··· THE RECORDS ···
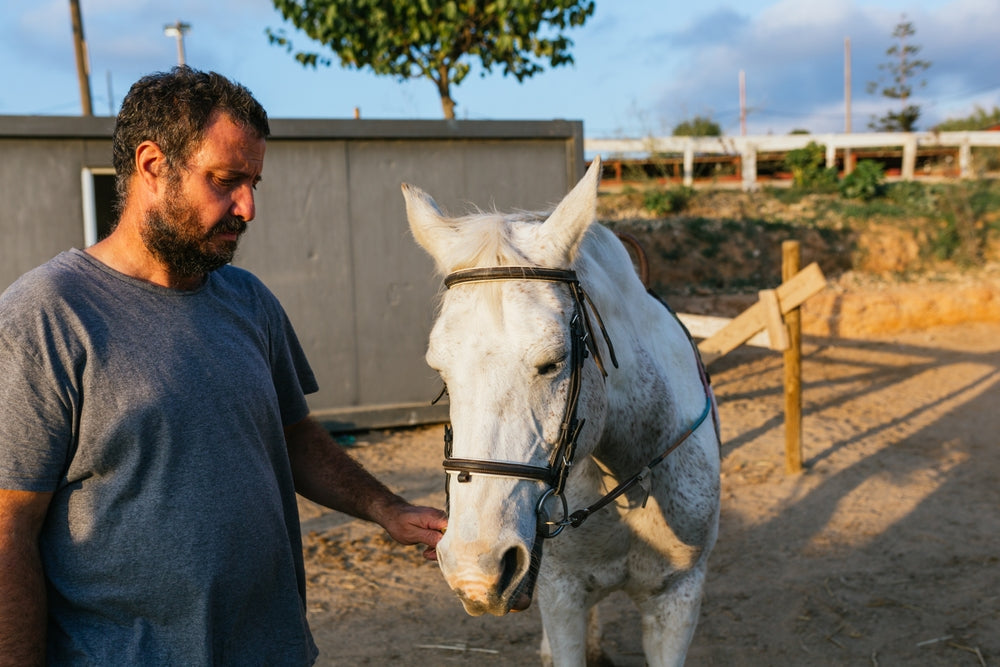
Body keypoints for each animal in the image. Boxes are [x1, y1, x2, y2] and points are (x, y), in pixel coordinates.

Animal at [401, 157, 721, 667]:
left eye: (553, 362)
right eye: (440, 371)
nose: (474, 567)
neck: (634, 472)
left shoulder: (677, 599)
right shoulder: (562, 595)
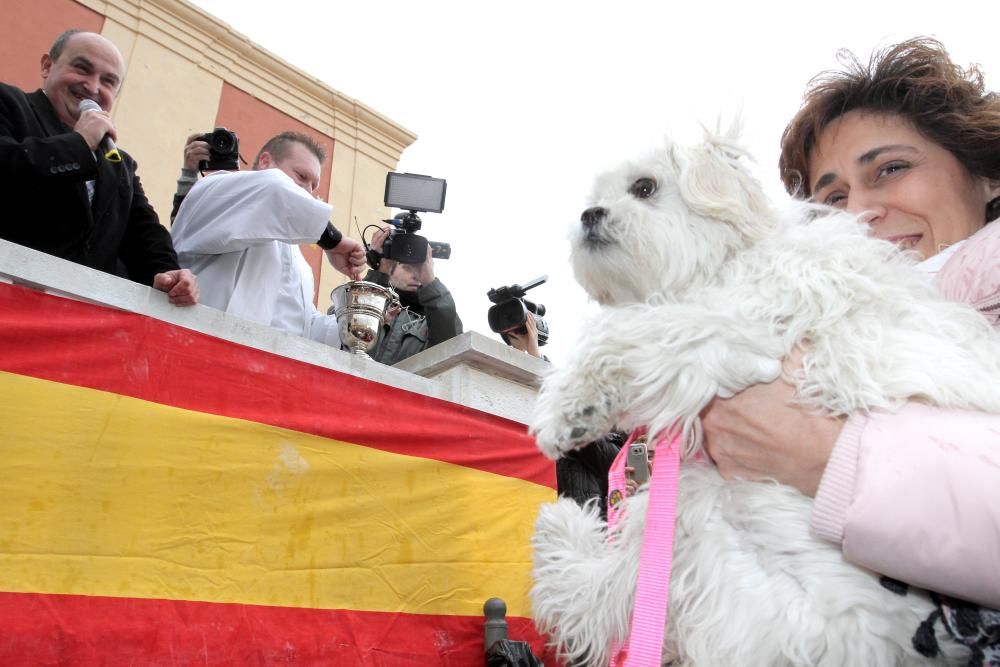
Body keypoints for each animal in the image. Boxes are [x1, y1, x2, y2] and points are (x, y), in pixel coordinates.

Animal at [532, 130, 1000, 667]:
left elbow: (633, 331)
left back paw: (561, 534)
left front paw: (568, 406)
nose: (589, 214)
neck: (729, 259)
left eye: (644, 187)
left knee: (605, 594)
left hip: (698, 525)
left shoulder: (741, 322)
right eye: (595, 198)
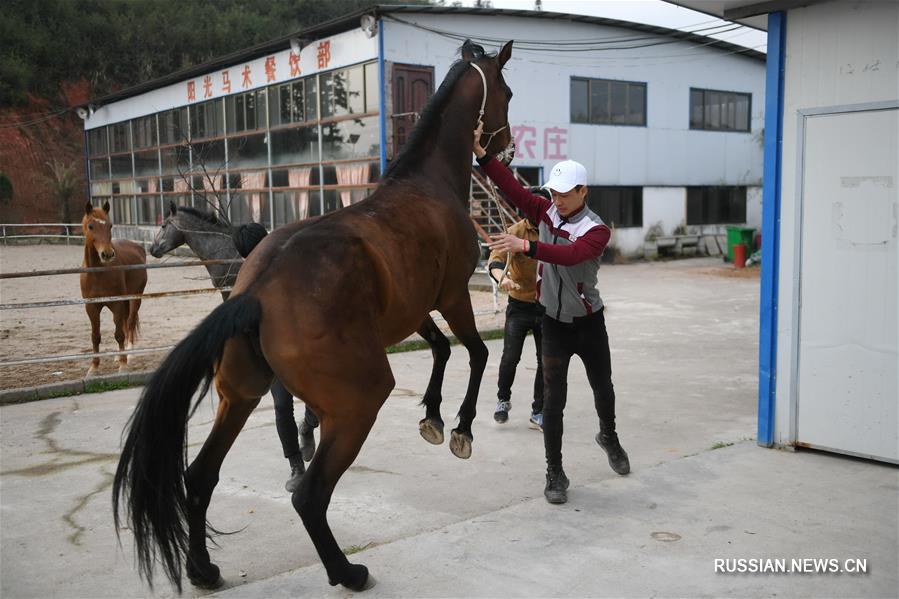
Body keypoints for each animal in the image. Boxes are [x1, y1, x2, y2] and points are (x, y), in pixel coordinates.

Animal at [80, 204, 147, 378]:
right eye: (91, 226)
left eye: (110, 225)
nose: (107, 254)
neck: (98, 273)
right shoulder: (91, 307)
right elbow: (95, 336)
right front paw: (93, 368)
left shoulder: (117, 304)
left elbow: (119, 334)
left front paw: (123, 366)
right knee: (123, 324)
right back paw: (118, 355)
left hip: (135, 298)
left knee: (129, 324)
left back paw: (128, 355)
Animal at [112, 39, 512, 592]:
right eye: (507, 94)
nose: (507, 148)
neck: (426, 184)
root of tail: (256, 291)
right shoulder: (453, 296)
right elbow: (474, 353)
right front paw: (461, 429)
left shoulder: (412, 310)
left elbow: (440, 348)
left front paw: (432, 416)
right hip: (358, 402)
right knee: (310, 493)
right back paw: (347, 571)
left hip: (240, 396)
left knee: (200, 477)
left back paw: (204, 569)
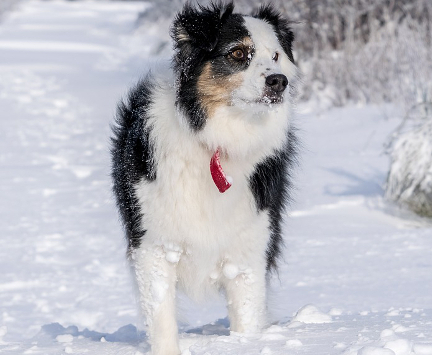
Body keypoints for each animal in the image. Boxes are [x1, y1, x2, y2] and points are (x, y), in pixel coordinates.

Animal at [110, 1, 296, 354]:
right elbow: (162, 319)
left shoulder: (250, 249)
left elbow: (247, 318)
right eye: (238, 53)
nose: (279, 82)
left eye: (276, 56)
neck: (218, 140)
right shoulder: (153, 245)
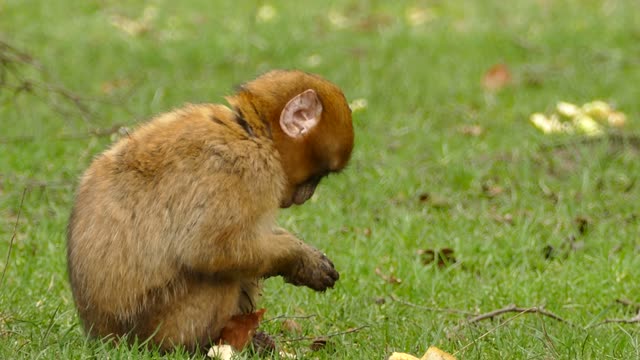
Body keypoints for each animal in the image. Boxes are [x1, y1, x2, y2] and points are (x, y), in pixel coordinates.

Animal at [67, 69, 352, 352]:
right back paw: (210, 344)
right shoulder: (243, 170)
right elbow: (209, 250)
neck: (253, 133)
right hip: (161, 326)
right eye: (319, 176)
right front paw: (298, 259)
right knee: (221, 275)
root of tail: (103, 334)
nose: (307, 196)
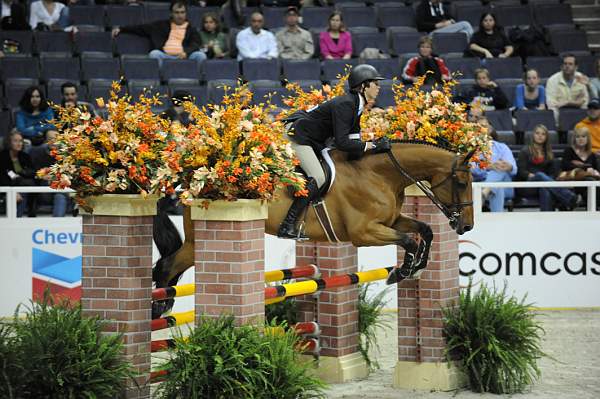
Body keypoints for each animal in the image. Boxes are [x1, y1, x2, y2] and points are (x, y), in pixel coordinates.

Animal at [150, 142, 474, 320]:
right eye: (460, 183)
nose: (466, 225)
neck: (379, 175)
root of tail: (195, 180)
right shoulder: (364, 233)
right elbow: (409, 240)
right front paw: (403, 271)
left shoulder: (391, 221)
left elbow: (424, 231)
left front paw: (415, 267)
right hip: (195, 242)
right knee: (166, 265)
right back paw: (157, 307)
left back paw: (163, 305)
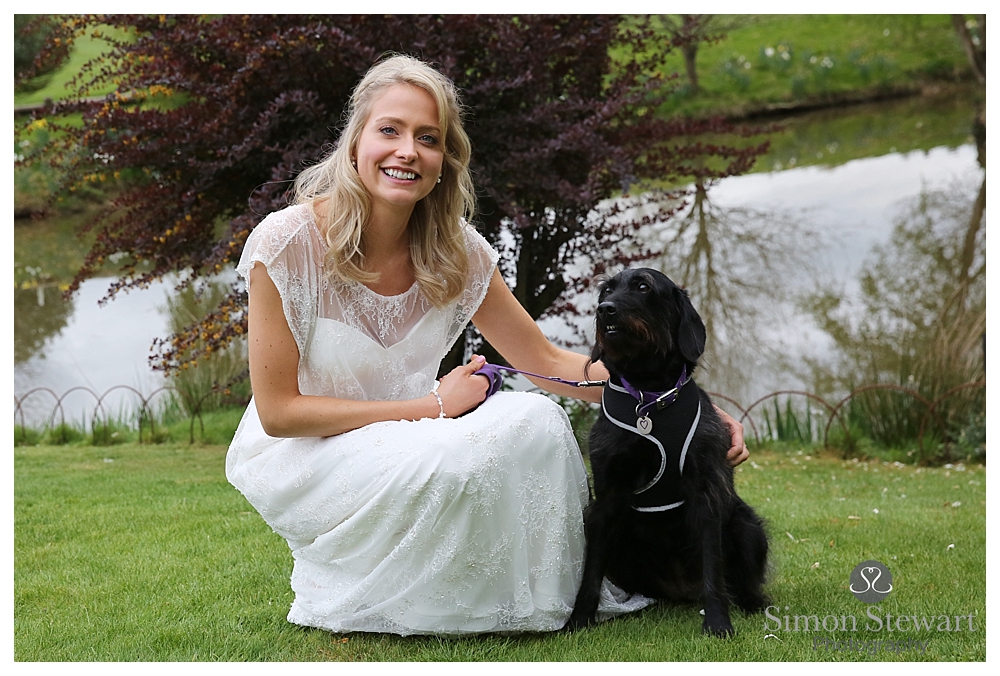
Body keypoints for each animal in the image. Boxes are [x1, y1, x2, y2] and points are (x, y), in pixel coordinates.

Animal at [568, 268, 768, 632]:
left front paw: (718, 622)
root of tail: (681, 588)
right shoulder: (606, 497)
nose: (605, 310)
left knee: (741, 579)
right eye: (607, 290)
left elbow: (713, 567)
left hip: (748, 527)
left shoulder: (705, 491)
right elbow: (591, 569)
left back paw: (753, 603)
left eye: (643, 287)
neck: (649, 395)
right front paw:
···
## PROBLEM TO SOLVE
All of the records above are to be copied exactly, minus the pictures.

## ANSWER SPACE
Body keypoints for each animal in the image. Boxes are [x1, y1, x2, y2] and points are (x, y), in pixel coordinates.

Animal at [401, 157, 721, 667]:
left eye: (553, 362)
right eye: (440, 371)
nose: (474, 567)
neck: (634, 472)
left shoulder: (677, 599)
right shoulder: (562, 595)
Body keypoints for each animal in the image. Boxes are [x1, y1, x2, y2] and points are (x, y), in pixel coordinates.

Animal at [532, 130, 1000, 667]:
left elbow: (633, 331)
left back paw: (561, 534)
left front paw: (568, 406)
nose: (589, 214)
neck: (729, 259)
left eye: (644, 187)
left knee: (605, 594)
left hip: (698, 525)
left shoulder: (741, 322)
right eye: (595, 198)
Body keypoints for each animal in the image. Boxes are [x1, y1, x2, y2] and points are (x, y), in pixel coordinates.

Animal at [80, 204, 147, 378]:
right eye: (91, 226)
left eye: (110, 225)
nose: (107, 254)
neck: (98, 273)
right shoulder: (91, 307)
right elbow: (95, 336)
right front paw: (93, 368)
left shoulder: (117, 304)
left elbow: (119, 334)
left front paw: (123, 366)
right knee: (123, 324)
right back paw: (118, 355)
left hip: (135, 298)
left knee: (129, 324)
left back paw: (128, 355)
Animal at [112, 39, 512, 592]:
right eye: (507, 94)
nose: (507, 148)
neck: (426, 184)
root of tail: (256, 291)
right shoulder: (453, 296)
right elbow: (474, 353)
right front paw: (461, 429)
left shoulder: (412, 310)
left elbow: (440, 348)
left front paw: (432, 416)
right hip: (358, 402)
right knee: (310, 493)
right back paw: (347, 571)
left hip: (240, 396)
left knee: (200, 477)
left back paw: (204, 569)
Body keypoints for each animal in the image. Boxes are [x1, y1, x2, y2] and points are (x, y), in pixel coordinates.

Animal at [110, 1, 296, 354]:
right elbow: (162, 319)
left shoulder: (250, 249)
left elbow: (247, 318)
right eye: (238, 53)
nose: (279, 82)
left eye: (276, 56)
neck: (218, 140)
right shoulder: (153, 245)
Body keypoints for each animal in the image. Boxes are [x1, y1, x2, y2] and points are (x, y), in pixel coordinates.

Animal at [67, 69, 352, 352]:
right back paw: (210, 344)
right shoulder: (243, 170)
right elbow: (209, 250)
neck: (253, 133)
right hip: (161, 326)
right eye: (319, 176)
right front paw: (298, 259)
right knee: (221, 275)
root of tail: (103, 334)
nose: (307, 196)
Body keypoints for each animal in the image. Boxes are [x1, y1, x2, y2] and points are (x, y), in pixel coordinates.

Animal at [150, 142, 474, 320]:
right eye: (460, 183)
nose: (466, 225)
neck: (379, 175)
root of tail: (195, 180)
right shoulder: (364, 233)
right elbow: (409, 240)
right front paw: (403, 271)
left shoulder: (391, 221)
left elbow: (424, 231)
left front paw: (415, 267)
right hip: (195, 242)
right knee: (166, 265)
right back paw: (157, 307)
left back paw: (163, 305)
Body keypoints for each animal in the image. Boxes are [x1, y1, x2, y2] and points are (x, y), in pixel coordinates.

Animal at [568, 268, 768, 632]:
left front paw: (718, 622)
root of tail: (681, 588)
right shoulder: (606, 497)
nose: (605, 310)
left knee: (741, 579)
right eye: (607, 290)
left elbow: (713, 567)
left hip: (748, 527)
left shoulder: (705, 491)
right elbow: (591, 569)
left back paw: (753, 603)
left eye: (643, 287)
neck: (649, 395)
right front paw:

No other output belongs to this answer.